Active machine learning for novel molecule discovery
Large-scale screening of new molecules is expensive and time-consuming. In the first part of the talk, I will introduce a novel active machine learning-based framework that statistically minimizes the number of wet-lab experiments needed to design new Antimicrobial Peptides (AMPs), while ensuring a high diversity and novelty of generated AMPs sequences, in multi-rounds of wet-lab AMP screening settings. To enhance the active learning, a powerful and robust uncertainty estimation method is needed. In the second part of the talk, a novel generative flow network-based dropout method called “GFlowOut” will be introduced and how it can help uncertainty estimation and active learning will be explained.
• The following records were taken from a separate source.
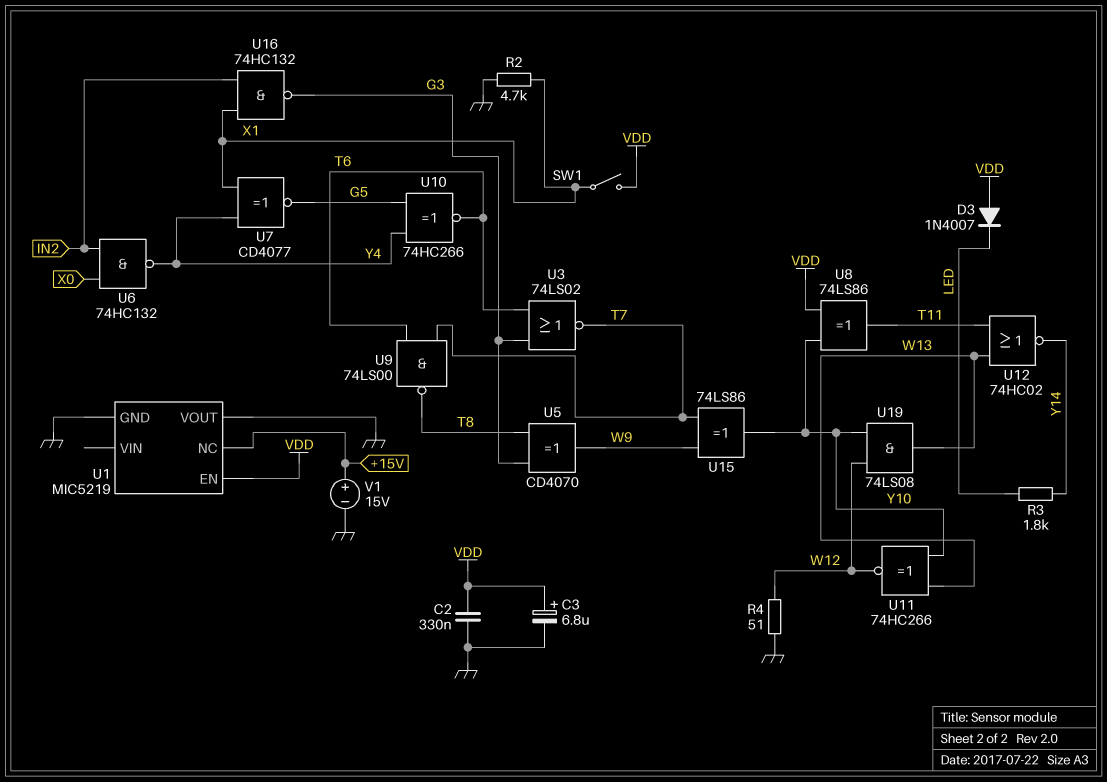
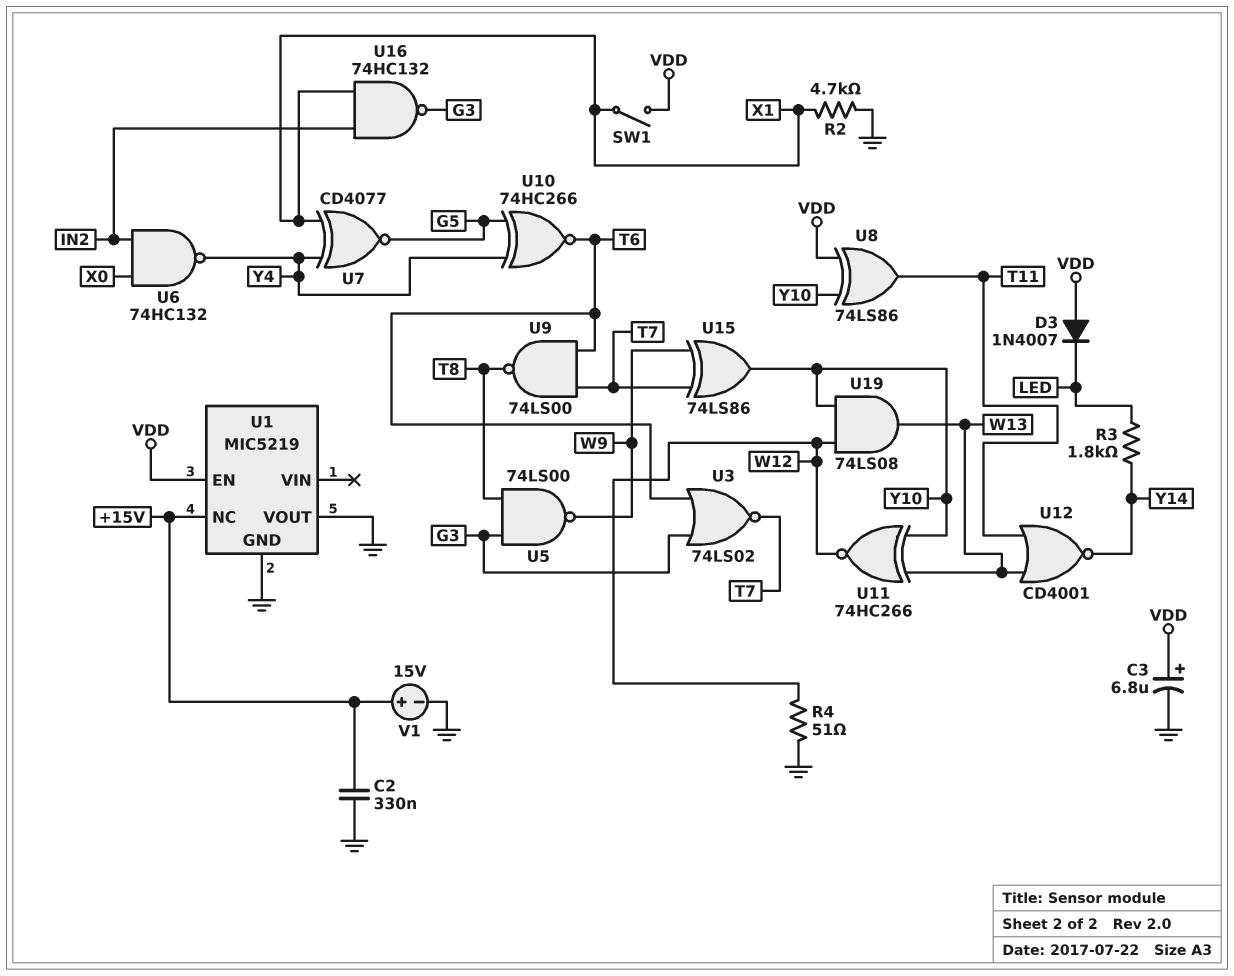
C2: 330nF (GND, VDD) -> 330nF (+15V, GND)
U5: XOR CD4070 (in G3, in T8, out W9) -> NAND 74LS00 (in G3, in T8, out W9)
U12: NOR 74HC02 (in T11, in W13, out Y14) -> NOR CD4001 (in T11, in W13, out Y14)

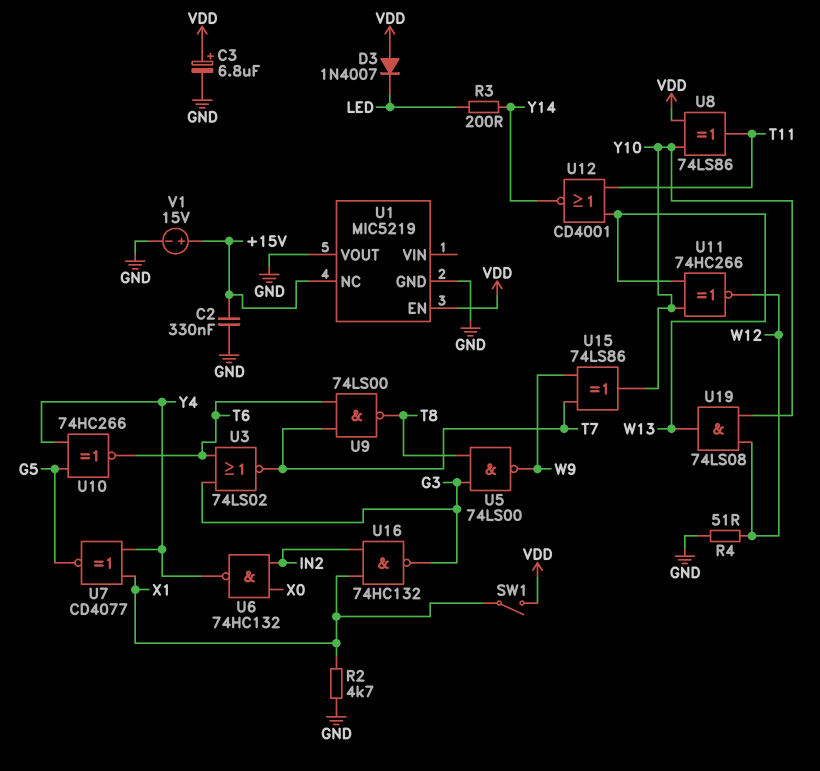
R3: 1.8k (LED, Y14) -> 200 (LED, Y14)

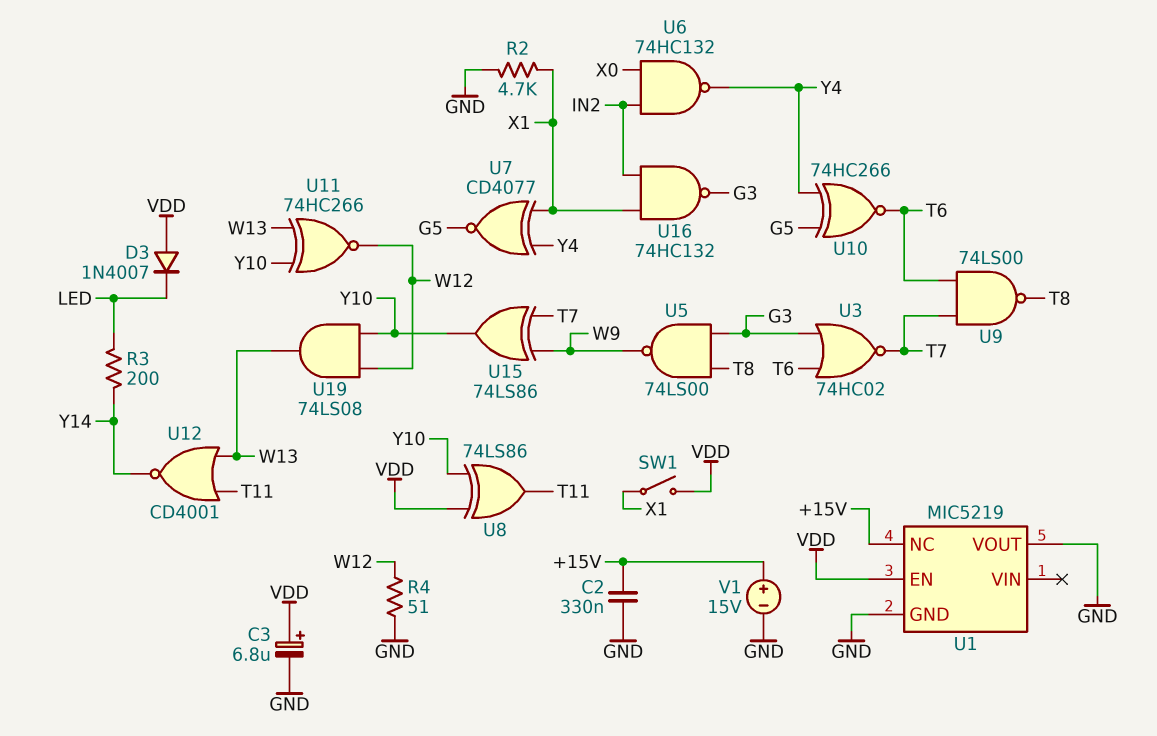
U3: NOR 74LS02 (in G3, in T6, out T7) -> NOR 74HC02 (in G3, in T6, out T7)

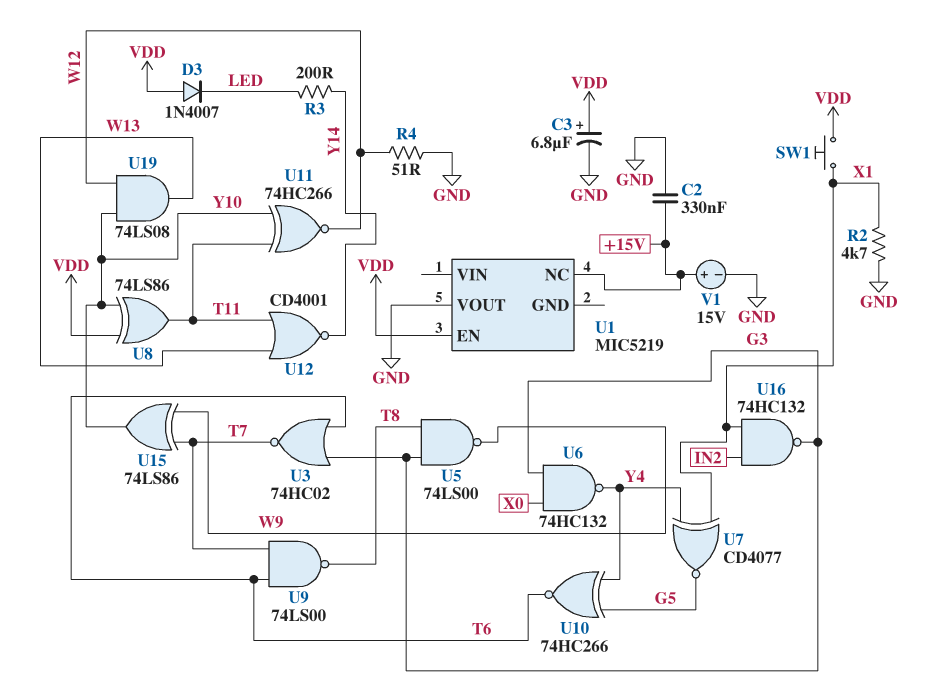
SW1: switch (VDD, X1) -> button (VDD, X1)
U1 pin GND: GND -> none
U6: NAND 74HC132 (in IN2, in X0, out Y4) -> NAND 74HC132 (in G3, in X0, out Y4)
U11: XNOR 74HC266 (in W13, in Y10, out W12) -> XNOR 74HC266 (in T11, in Y10, out W12)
Dianbo Liu is a postdoctoral machine learning researcher in the group of Prof. Yoshua Bengio (Turing Award 2018) at the Mila-Quebec AI institute. He additionally leads the humanitarian AI team of 19 researchers. Dianbo’s research spans both fundamental machine learning and its applications in biomedical informatics. Prior to joining the Bengio team, Dianbo worked and studied at the University of Dundee, Harvard University and Massachusetts Institute of Technology. Dianbo co-found and served as the first CTO of Secure AI Labs, MA, USA, which is a MIT spin-off that focuses on federated learning for social good. In his personal life, Dianbo is a stand-up comedian in training.